Foi também nas primeiras décadas do século XX que o telefone fixo tornou-se instrumento de trabalho na área da saúde possibilitando a comunicação médico-paciente à distância. A conexão interpessoal saiu do espaço íntimo
de um exame físico ou do espaço pessoal da anamnese ou revelação de diagnóstico e conduta, para um espaço social que se alargou cada vez mais com a expansão da telefonia nacional e internacional.
Esta telecomunicação trouxe mais chance de o teor da conversa ser conhecido por terceiros não autorizados. Privilegiou-se o seu notório benefício e, pelo que se pode resgatar da História, ninguém mais vigilante da ética parece ter externado desassossegos restritivos em função da responsabilidade com o sigilo médico, mais especificamente com os efeitos da imprescindível voz alta para a comunicação à distância.

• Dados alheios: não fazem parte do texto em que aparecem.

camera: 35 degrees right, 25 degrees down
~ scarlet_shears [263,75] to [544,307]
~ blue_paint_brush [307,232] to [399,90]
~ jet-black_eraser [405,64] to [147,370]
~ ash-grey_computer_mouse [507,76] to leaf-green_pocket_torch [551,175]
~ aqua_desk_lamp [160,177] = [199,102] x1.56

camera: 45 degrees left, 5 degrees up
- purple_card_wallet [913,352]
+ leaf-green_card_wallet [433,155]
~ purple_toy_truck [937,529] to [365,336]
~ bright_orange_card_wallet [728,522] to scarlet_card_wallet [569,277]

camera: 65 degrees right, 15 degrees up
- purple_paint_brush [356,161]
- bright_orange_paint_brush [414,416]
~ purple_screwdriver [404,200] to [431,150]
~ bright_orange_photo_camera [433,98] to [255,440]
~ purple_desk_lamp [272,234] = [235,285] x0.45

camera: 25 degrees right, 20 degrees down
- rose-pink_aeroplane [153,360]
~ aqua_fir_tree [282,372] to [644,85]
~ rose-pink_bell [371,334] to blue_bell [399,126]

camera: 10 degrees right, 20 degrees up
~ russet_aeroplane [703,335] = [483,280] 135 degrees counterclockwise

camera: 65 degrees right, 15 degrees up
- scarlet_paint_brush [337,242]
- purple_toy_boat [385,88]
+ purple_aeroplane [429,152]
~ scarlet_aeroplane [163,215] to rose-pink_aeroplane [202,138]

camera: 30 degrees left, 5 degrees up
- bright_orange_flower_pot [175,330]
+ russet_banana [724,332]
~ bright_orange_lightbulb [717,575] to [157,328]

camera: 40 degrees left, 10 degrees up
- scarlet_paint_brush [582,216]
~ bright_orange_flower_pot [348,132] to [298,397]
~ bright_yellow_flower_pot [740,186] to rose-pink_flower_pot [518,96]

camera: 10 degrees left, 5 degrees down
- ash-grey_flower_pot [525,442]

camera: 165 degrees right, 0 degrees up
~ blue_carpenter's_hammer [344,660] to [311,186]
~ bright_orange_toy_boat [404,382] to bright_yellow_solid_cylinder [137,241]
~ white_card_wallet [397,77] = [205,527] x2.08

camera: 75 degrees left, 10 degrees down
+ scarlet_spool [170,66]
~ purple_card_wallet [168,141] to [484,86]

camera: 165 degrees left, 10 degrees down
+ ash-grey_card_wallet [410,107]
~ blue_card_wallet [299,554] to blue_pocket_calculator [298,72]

Porém, é ilustrativa a situação comum: a secretária passa a ligação para o médico no telefone fixo e o paciente em atendimento, na frente do médico, ouve tudo o que este está dizendo. Pronto! No mínimo, arriscou-se a quebra do sigilo, pois não houve expressa autorização da revelação a um terceiro, muito menos há enquadramento num dever legal ou numa justa causa – art. 73 do Código de Ética Médica vigente: É vedado ao médico revelar fato de que tenha conhecimento em virtude do exercício de sua profissão, salvo por motivo justo, dever legal ou consentimento, por escrito, do paciente.
A despreocupação enraizou-se em conversas nos elevadores, em ambientes sociais ou profissionais desligados do interesse de beneficiar o paciente. Neste contexto de revelação no decorrer da conversação, alguém pode radicalizar e até acrescentar que a conversa pode estar sujeita a um grampo telefônico, o que na prática parece que nunca foi considerado em apreciações sobre quebra do sigilo profissional. Na história da telefonia, recorde-se, houve época da necessidade de uma telefonista para completar a ligação, uma extensão de aparelho não era incomum, era levantar o fone do gancho e escutar a conversa, o aparelho era instalado num local de mais fácil acesso o que permitia à maioria das pessoas poder utilizá-lo. Chances de quebra do sigilo profissional não faltavam. Cada um se comportava à sua maneira quando desejava evitar testemunhas. Por tudo isso, pode-se afirmar que o uso do veterano telefone fixo para uma conversação entre médico e paciente, ou entre médicos sobre um paciente, assegurava rigidez com o sigilo profissional de inspiração hipocrática e formalmente exigido entre nós há cerca de 90 anos? A resposta é não!
Mas nunca foi alvo de pareceres e resoluções do Conselho Federal de Medicina. Estamos em novos tempos de conceito de cidadania e de meios tecnológicos para a conexão médico-paciente. Do cenário do telefone fixo onde não havia recomendações guardiãs do sigilo profissional, passamos, rapidamente, para o boom do aplicativo multiplataforma de mensagens instantâneas e chamadas de voz para smartphones, como o WhatsApp. Apreensão no meio médico: é ético usar como alternativa ao telefone fixo ou móvel?